Once the volume has been fully agglomerated, learning starts over, which can
result in repeated elements. training_data
is the set of unique learning
samples encountered over all epochs, while all_training_data
is a list of
the samples encountered in each epoch (including repeats).
Now that we have a training sample, we can train a classifier, such as
classify.RandomForest
, which is a wrapper of vigra.learning.RandomForest
to match the classifier interface in scikit-learn
:
features, labels, weights, history = training_data
rf = classify.RandomForest()
rf = rf.fit(features, labels[:,0])
rf.save_to_disk('my-random-forest.rf.h5')
As seen above, the RF can be saved in HDF5 format for future use. It's easy to reload later:
rf = classify.RandomForest()
rf.load_from_disk('my-random-forest.rf.h5')
Let's use it right now though:
# use agglo.classifier_probability to create a closure over the feature map and
# classifier that satisfies the definition of a merge priority function.

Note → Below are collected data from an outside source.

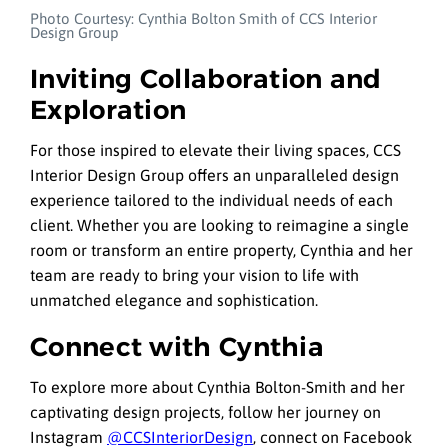
Photo Courtesy: Cynthia Bolton Smith of CCS Interior
Design Group
Inviting Collaboration and
Exploration
For those inspired to elevate their living spaces, CCS
Interior Design Group offers an unparalleled design
experience tailored to the individual needs of each
client. Whether you are looking to reimagine a single
room or transform an entire property, Cynthia and her
team are ready to bring your vision to life with
unmatched elegance and sophistication.
Connect with Cynthia
To explore more about Cynthia Bolton-Smith and her
captivating design projects, follow her journey on
Instagram
@CCSInteriorDesign
, connect on Facebook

learned_priority_function = agglo.classifier_probability(fc, rf)
test_prob = imio.read_image_stack('test-probabilities-*.png')
test_label_field = morpho.watershed(test_prob)

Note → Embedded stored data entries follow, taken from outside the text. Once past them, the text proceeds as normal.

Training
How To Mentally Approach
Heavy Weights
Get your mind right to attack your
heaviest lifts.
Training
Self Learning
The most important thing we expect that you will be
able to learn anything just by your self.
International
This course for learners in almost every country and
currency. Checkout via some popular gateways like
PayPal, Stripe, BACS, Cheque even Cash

gtest = agglo.Rag(test_label_field, test_prob, learned_priority_function,
feature_manager=fc)
gtest.agglomerate(inf)
test_ucm = gtest.get_ucm()
It's probably a good idea to save the UCM for later:
imio.write_h5_stack(test_ucm, 'test-ucm.h5')
By default, imio
puts datasets in the 'stack'
group in the HDF5 file, but
you can specify your own.
imio.write_h5_stack(test_ucm, 'test-ucm.h5', group='volume')
We have now done our first learned agglomeration. But how do we know how well we have done?
We can use the evaluate
submodule to check our performance.
from gala import evaluate as ev
from scipy.ndimage.measurements import label
t = imio.read_h5_stack('test-gold-standard.h5')

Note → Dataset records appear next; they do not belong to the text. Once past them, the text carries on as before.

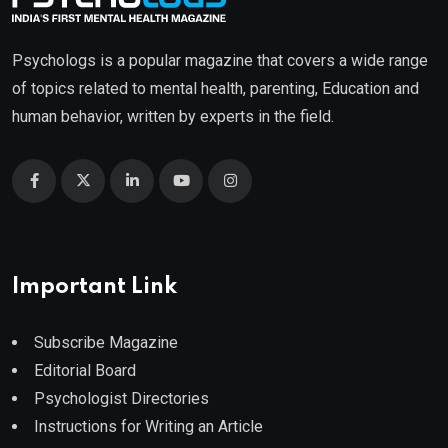
Psychologs is a popular magazine that covers a wide range
of topics related to mental health, parenting, Education and
human behavior, written by experts in the field.
Important Link
Subscribe Magazine
Editorial Board
Psychologist Directories
Instructions for Writing an Article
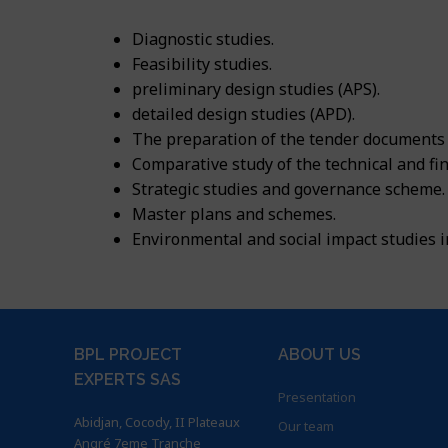
Career
News
Energy
Consulting, as
Building and 
Certifications
Diagnostic studies.
Contacts
Apply to our of
Feasibility studies.
Water
Agriculture a
Implantation
preliminary design studies (APS).
English
Building
detailed design studies (APD).
Environment a
BPL Horizon 2
Français
The preparation of the tender documents
Agriculture
Geographical I
Comparative study of the technical and fin
English
Strategic studies and governance scheme.
Environment
Master plans and schemes.
Environmental and social impact studies 
GIS & IT
BPL PROJECT
ABOUT US
EXPERTS SAS
Presentation
Abidjan, Cocody, II Plateaux
Our team
Angré 7eme Tranche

s = label(ucm_test < 0.5)[0]
# variation of information, including decomposition, and multiple thresholds
vi = ev.vi(s, t)
svi = ev.split_vi(s, t)
vit = ev.vi_by_threshold(test_ucm, t)
# draw the split-vi plot
from matplotlib import pyplot as plt
plt.plot(vit[1], vit[2])
plt.show()
# rand index and adjusted rand index
ri = ev.rand_index(s, t)
ari = ev.adj_rand_index(s, t)
# Fowlkes-Mallows index
fm = ev.fm_index(s, t)
# pixel-wise precision-recall
pr = ev.pixel_wise_precision_recall(s, t)
That's a quick summary of the capabilities of Gala. There are of course many options under the hood, many of which are undocumented... Feel free to push me to update the documentation of your favorite function!